Specifically, 🤗 Accelerate will find and replace the following layers with TransformersEngine versions:

  • nn.LayerNorm for te.LayerNorm
  • nn.Linear for te.Linear

As a result we wind up with a model that has most of its layers in BF16, while some layers are in FP8 reducing some of the memory.

Anecdotally, we have noticed that performance gains don’t really start showing when using TransformerEngine until a large majority of the layers in the model are made up of those two layers to replace. As a result, only larger models have shown performance improvements when the number of parameters is around and upwards of a few billion.

The TransformerEngine can receive many different arguments that customize how it performs FP8 calculations and what they do. A full list of the arguments is available below:

  • margin: The margin to use for the gradient scaling.
  • interval: The interval to use for how often the scaling factor is recomputed.
  • fp8_format``: The format to use for the FP8 recipe. Must be one of E4M3orHYBRID`.
  • amax_history_len: The length of the history to use for the scaling factor computation
  • amax_compute_algo: The algorithm to use for the scaling factor computation. Must be one of max or most_recent.
  • override_linear_precision: Whether or not to execute fprop, dgrad, and wgrad GEMMS in higher precision.

You can customize each of these as part of utils.FP8RecipeKwargs to help optimize performance of your models.

If we notice in the chart mentioned earlier, TE simply casts the computation layers into FP8, while everything else is in FP32. As a result this winds up utilizing the most memory but does so with the benefit of guaranteeing the least amount of loss in end accuracy during training.
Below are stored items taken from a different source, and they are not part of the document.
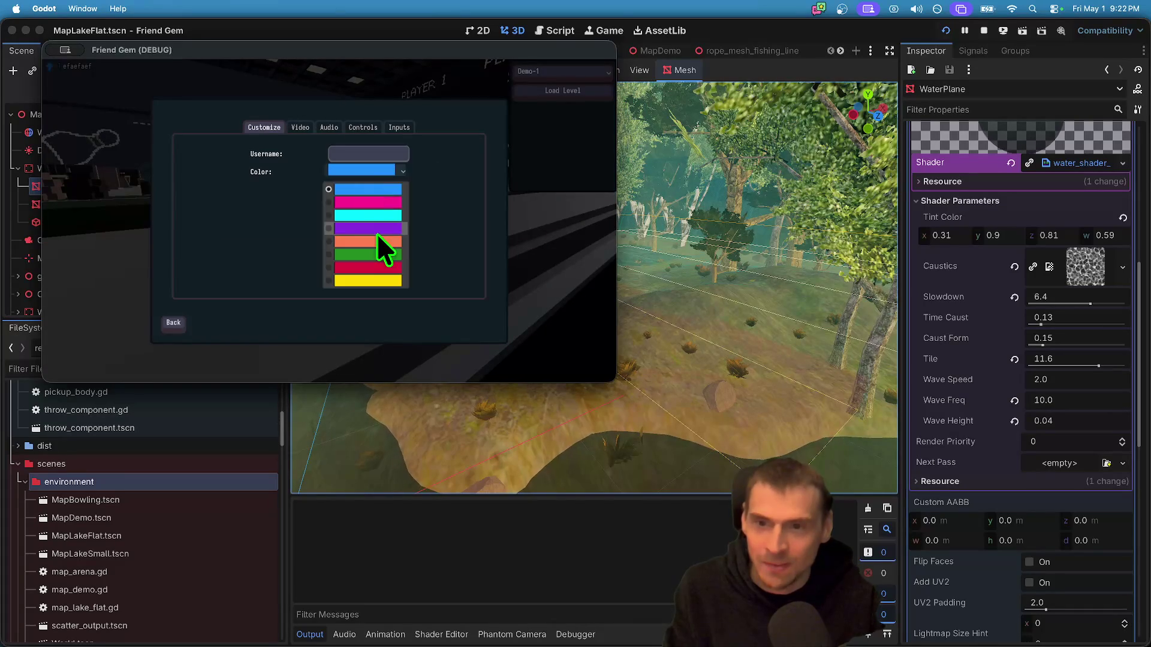
{"action": "key", "text": "Escape"}
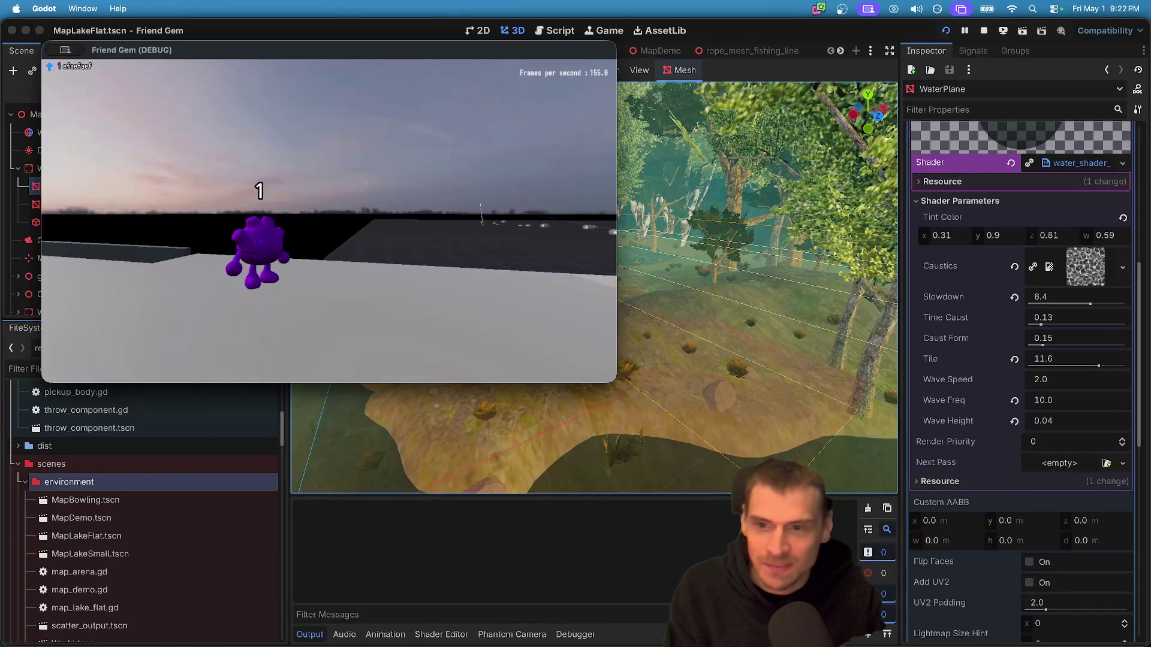
{"action": "key", "text": "Escape"}
{"action": "type", "text": "heyyy"}
{"action": "key", "text": "Return"}
{"action": "key", "text": "Escape"}
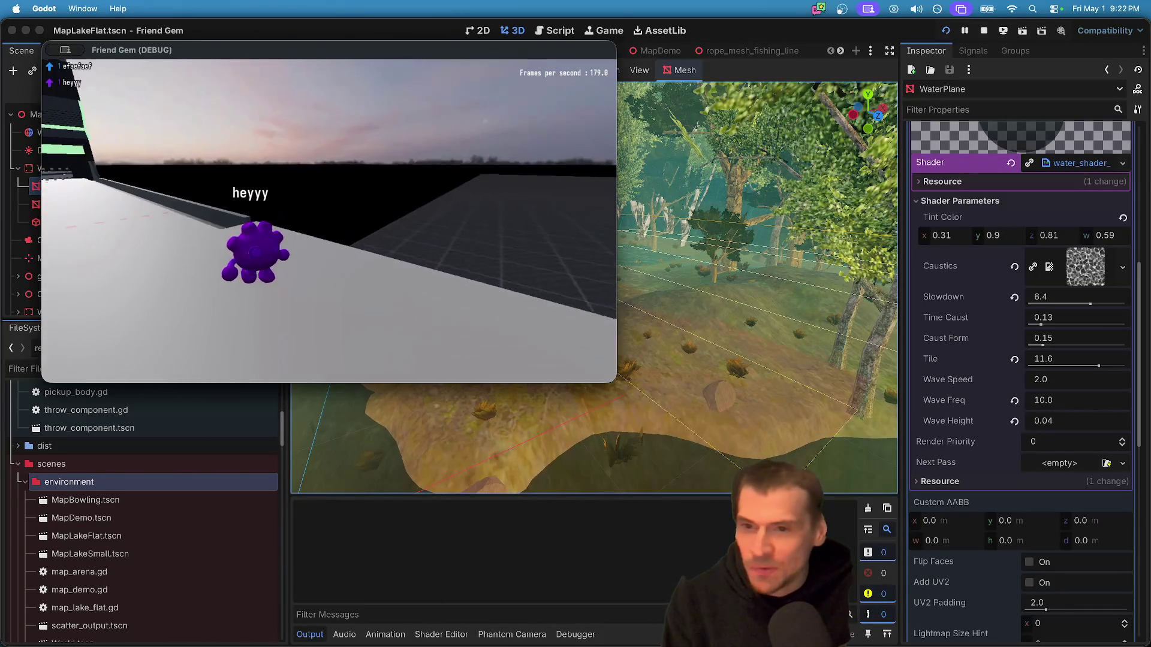
- Run onto the bowling-lane counter, then load MapLakeFlat from the Admin panel
{"action": "key", "text": "w"}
MS-AMP takes a different approach to TransformersEngine by providing three different optimization levels to convert more operations in FP8 or FP16.
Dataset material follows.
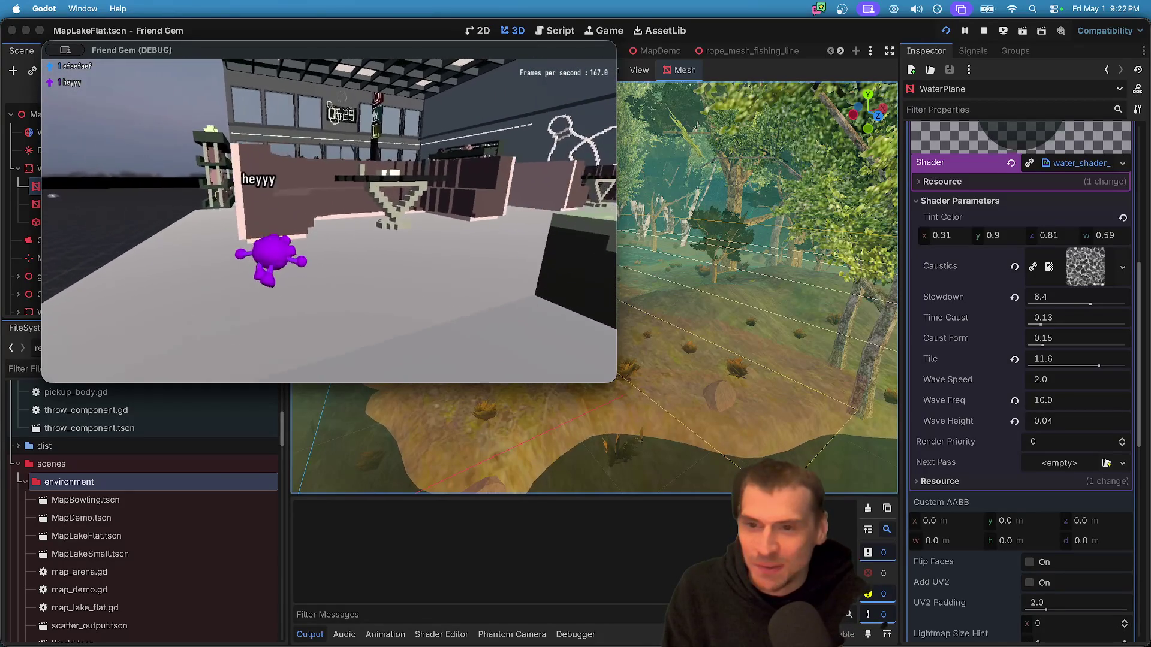
{"action": "key", "text": "w"}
  • The base optimization level (O1), passes communications of the weights (such as in DDP) in FP8, stores the weights of the model in FP16, and leaves the optimizer states in FP32. The main benefit of this optimization level is that we can reduce the communication bandwidth by essentially half. Additionally, more GPU memory is saved due to 1/2 of everything being cast in FP8, and the weights being cast to FP16. Notably, both the optimizer states remain in FP32.

  • The second optimization level (O2) improves upon this by also reducing the precision of the optimizer states. One is in FP8 while the other is in FP16. Generally it’s been shown that this will only provide a net-gain of no degraded end accuracy, increased training speed, and reduced memory as now every state is either in FP16 or FP8.

  • Finally, MS-AMP has a third optimization level (O3) which helps during DDP scenarios such as DeepSpeed. The weights of the model in memory are fully cast to FP8, and the master weights are now stored in FP16. This fully reduces memory by the highest factor as now not only is almost everything in FP8, only two states are left in FP16. Currently, only DeepSpeed versions up through 0.9.2 are supported, so this capability is not included in the 🤗 Accelerate integration

Combining the two

More experiments need to be performed but it’s been noted that combining both MS-AMP and TransformersEngine can lead to the highest throughput by relying on NVIDIA’s optimized FP8 operators and utilizing how MS-AMP reduces the memory overhead.